Source text —
Information
- League: Dominican Professional Baseball League (LIDOM)
- Location: Santo Domingo, Dominican Republic
- Ballpark: Estadio Quisqueya Juan Marichal
- Established: November 1907, 07; 118 years ago
- Nickname(s): El Glorioso ("The Glorious") El Equipito ("The Little Team") El Equipo Azul ("The Blue Team") El Conjunto Azul ("The Blue Ensemble")
- Caribbean Series championships: 11 (1971, 1973, 1977, 1980, 1985, 1991, 1994, 1999, 2004, 2008, 2023)
- League championships: 24 (1951, 1953, 1958–59, 1963–64, 1969–70, 1970–71, 1972–73, 1973–74, 1976-77, 1979–80, 1982–83, 1983–84, 1984–85, 1990–91, 1993–94, 1998–99, 2001–02, 2003–04, 2005–06, 2008–09, 2013–14, 2016–17, 2022–23, 2023–24)
- Former ballpark: Estadio La Normal [es]
- Colors: Royal blue, white
- Mascot: El "Tiguerito"
- Retired numbers: 2; 5; 7; 8; 9; 11; 11; 15; 17; 20; 45; 80;
- President: Miguel Guerra Armenteros
- General manager: Audo Vicente
- Manager: Gilbert Gomez
- Website: www.licey.com (in Spanish)

What you will do —
From the baseball team information above, extract the passage running from "- Caribbean Series" up to and including "www.licey.com (in Spanish)".

Dataset records —
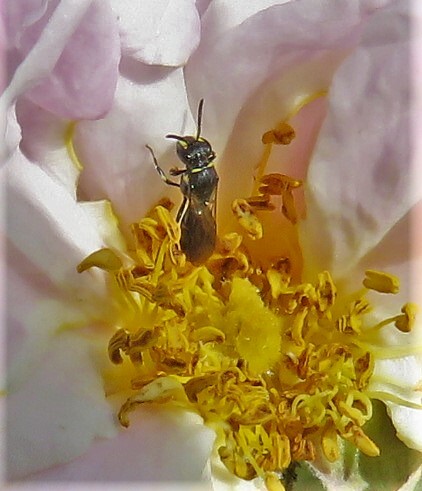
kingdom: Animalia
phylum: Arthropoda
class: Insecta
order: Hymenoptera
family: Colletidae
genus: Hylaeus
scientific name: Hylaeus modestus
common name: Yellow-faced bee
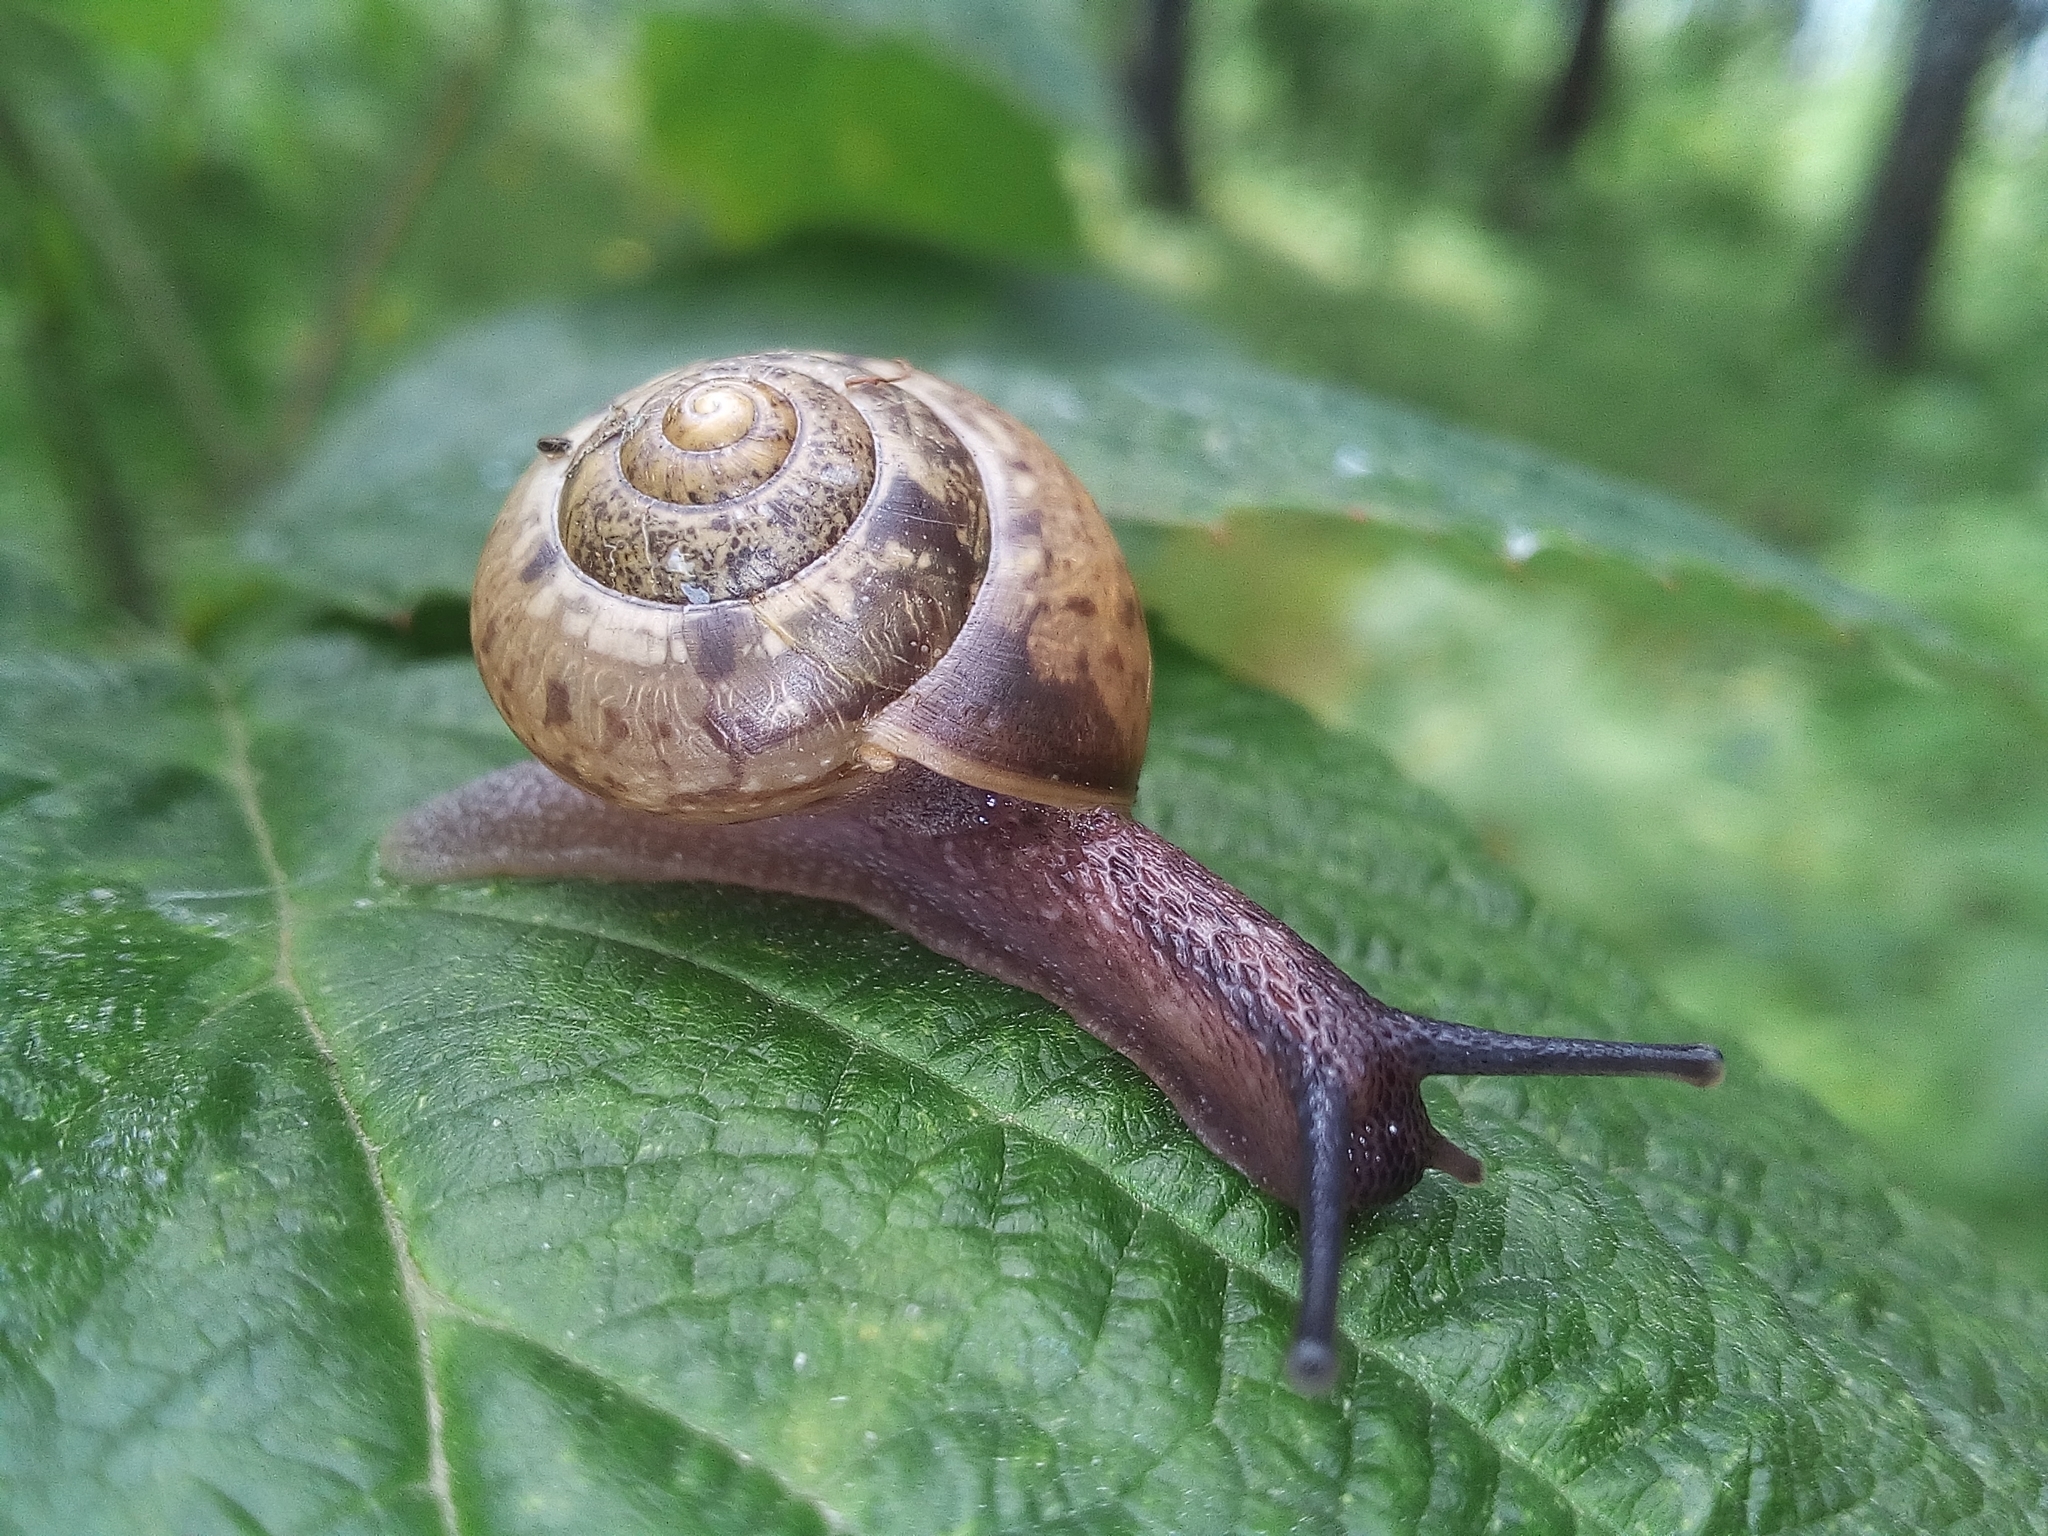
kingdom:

Exercise answer —
- Caribbean Series championships: 11 (1971, 1973, 1977, 1980, 1985, 1991, 1994, 1999, 2004, 2008, 2023)
- League championships: 24 (1951, 1953, 1958–59, 1963–64, 1969–70, 1970–71, 1972–73, 1973–74, 1976-77, 1979–80, 1982–83, 1983–84, 1984–85, 1990–91, 1993–94, 1998–99, 2001–02, 2003–04, 2005–06, 2008–09, 2013–14, 2016–17, 2022–23, 2023–24)
- Former ballpark: Estadio La Normal [es]
- Colors: Royal blue, white
- Mascot: El "Tiguerito"
- Retired numbers: 2; 5; 7; 8; 9; 11; 11; 15; 17; 20; 45; 80;
- President: Miguel Guerra Armenteros
- General manager: Audo Vicente
- Manager: Gilbert Gomez
- Website: www.licey.com (in Spanish)